#### Document passage:
#####
I hope, we both will agree that a fixed metric value on default route learned via RA 
restricts Network Administrators today. And such issues hinder the deployment
of IPv6 only networks. So if we agree that in future we may need to allow  a
configurable value for metric then this fix makes good sense.
BTW, kindly let me know if there is a better way to configure this metric. I think,
sysctl is the only way.


>> 
>> Thanks a lot again for spending time for this Review,
>> This feature will help SONiC OS [and others Linux flavors] for better IPv6 support, so thanks again.
#####
#### Exercise description:
Copy the IPv6 route metric passage again, everything from "I hope, we both" down to "so thanks again.", with "Network Administrators" swapped for "network operators".
#####
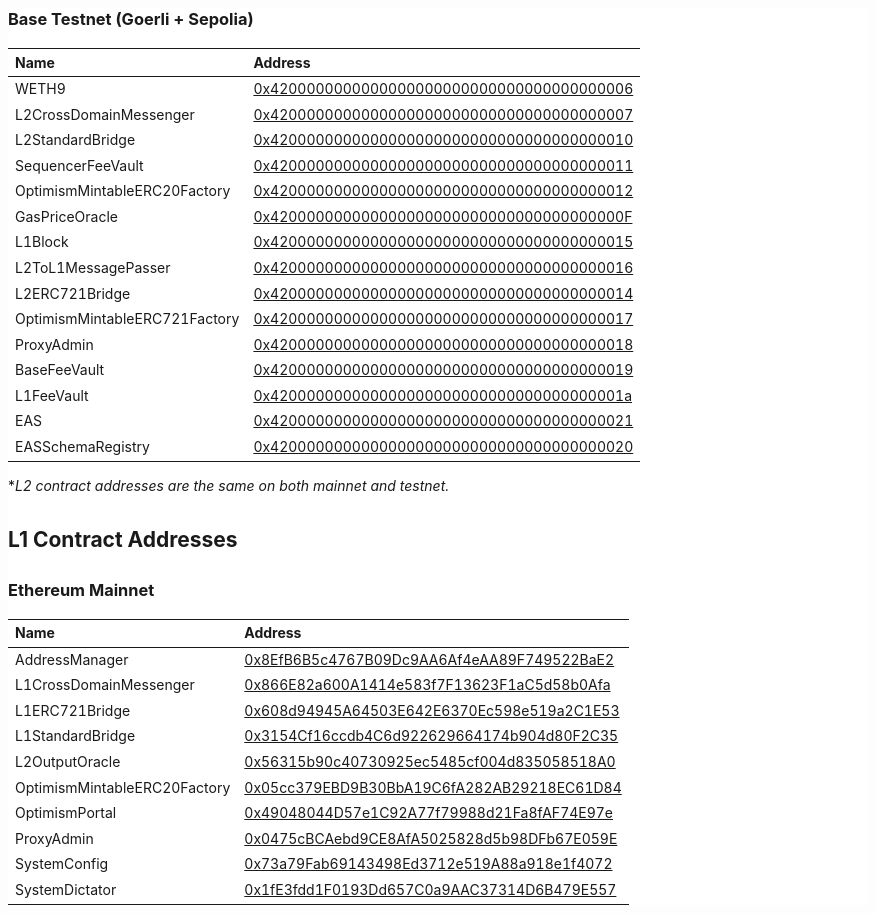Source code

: ### Base Testnet (Goerli + Sepolia)

| Name                          | Address                                                                                                                      |
| :---------------------------- | :--------------------------------------------------------------------------------------------------------------------------- |
| WETH9                         | [0x4200000000000000000000000000000000000006](https://goerli.basescan.org/address/0x4200000000000000000000000000000000000006) |
| L2CrossDomainMessenger        | [0x4200000000000000000000000000000000000007](https://goerli.basescan.org/address/0x4200000000000000000000000000000000000007) |
| L2StandardBridge              | [0x4200000000000000000000000000000000000010](https://goerli.basescan.org/address/0x4200000000000000000000000000000000000010) |
| SequencerFeeVault             | [0x4200000000000000000000000000000000000011](https://goerli.basescan.org/address/0x4200000000000000000000000000000000000011) |
| OptimismMintableERC20Factory  | [0x4200000000000000000000000000000000000012](https://goerli.basescan.org/address/0x4200000000000000000000000000000000000012) |
| GasPriceOracle                | [0x420000000000000000000000000000000000000F](https://goerli.basescan.org/address/0x420000000000000000000000000000000000000F) |
| L1Block                       | [0x4200000000000000000000000000000000000015](https://goerli.basescan.org/address/0x4200000000000000000000000000000000000015) |
| L2ToL1MessagePasser           | [0x4200000000000000000000000000000000000016](https://goerli.basescan.org/address/0x4200000000000000000000000000000000000016) |
| L2ERC721Bridge                | [0x4200000000000000000000000000000000000014](https://goerli.basescan.org/address/0x4200000000000000000000000000000000000014) |
| OptimismMintableERC721Factory | [0x4200000000000000000000000000000000000017](https://goerli.basescan.org/address/0x4200000000000000000000000000000000000017) |
| ProxyAdmin                    | [0x4200000000000000000000000000000000000018](https://goerli.basescan.org/address/0x4200000000000000000000000000000000000018) |
| BaseFeeVault                  | [0x4200000000000000000000000000000000000019](https://goerli.basescan.org/address/0x4200000000000000000000000000000000000019) |
| L1FeeVault                    | [0x420000000000000000000000000000000000001a](https://goerli.basescan.org/address/0x420000000000000000000000000000000000001a) |
| EAS                           | [0x4200000000000000000000000000000000000021](https://goerli.basescan.org/address/0x4200000000000000000000000000000000000021) |
| EASSchemaRegistry             | [0x4200000000000000000000000000000000000020](https://goerli.basescan.org/address/0x4200000000000000000000000000000000000020) |

\*_L2 contract addresses are the same on both mainnet and testnet._

## L1 Contract Addresses

### Ethereum Mainnet

| Name                         | Address                                                                                                               |
| :--------------------------- | :-------------------------------------------------------------------------------------------------------------------- |
| AddressManager               | [0x8EfB6B5c4767B09Dc9AA6Af4eAA89F749522BaE2](https://etherscan.io/address/0x8EfB6B5c4767B09Dc9AA6Af4eAA89F749522BaE2) |
| L1CrossDomainMessenger       | [0x866E82a600A1414e583f7F13623F1aC5d58b0Afa](https://etherscan.io/address/0x866E82a600A1414e583f7F13623F1aC5d58b0Afa) |
| L1ERC721Bridge               | [0x608d94945A64503E642E6370Ec598e519a2C1E53](https://etherscan.io/address/0x608d94945A64503E642E6370Ec598e519a2C1E53) |
| L1StandardBridge             | [0x3154Cf16ccdb4C6d922629664174b904d80F2C35](https://etherscan.io/address/0x3154Cf16ccdb4C6d922629664174b904d80F2C35) |
| L2OutputOracle               | [0x56315b90c40730925ec5485cf004d835058518A0](https://etherscan.io/address/0x56315b90c40730925ec5485cf004d835058518A0) |
| OptimismMintableERC20Factory | [0x05cc379EBD9B30BbA19C6fA282AB29218EC61D84](https://etherscan.io/address/0x05cc379EBD9B30BbA19C6fA282AB29218EC61D84) |
| OptimismPortal               | [0x49048044D57e1C92A77f79988d21Fa8fAF74E97e](https://etherscan.io/address/0x49048044D57e1C92A77f79988d21Fa8fAF74E97e) |
| ProxyAdmin                   | [0x0475cBCAebd9CE8AfA5025828d5b98DFb67E059E](https://etherscan.io/address/0x0475cBCAebd9CE8AfA5025828d5b98DFb67E059E) |
| SystemConfig                 | [0x73a79Fab69143498Ed3712e519A88a918e1f4072](https://etherscan.io/address/0x73a79Fab69143498Ed3712e519A88a918e1f4072) |
| SystemDictator               | [0x1fE3fdd1F0193Dd657C0a9AAC37314D6B479E557](https://etherscan.io/address/0x1fE3fdd1F0193Dd657C0a9AAC37314D6B479E557) |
#####
#### Result of this task:
I hope, we both will agree that a fixed metric value on default route learned via RA 
restricts network operators today. And such issues hinder the deployment
of IPv6 only networks. So if we agree that in future we may need to allow  a
configurable value for metric then this fix makes good sense.
BTW, kindly let me know if there is a better way to configure this metric. I think,
sysctl is the only way.


>> 
>> Thanks a lot again for spending time for this Review,
>> This feature will help SONiC OS [and others Linux flavors] for better IPv6 support, so thanks again.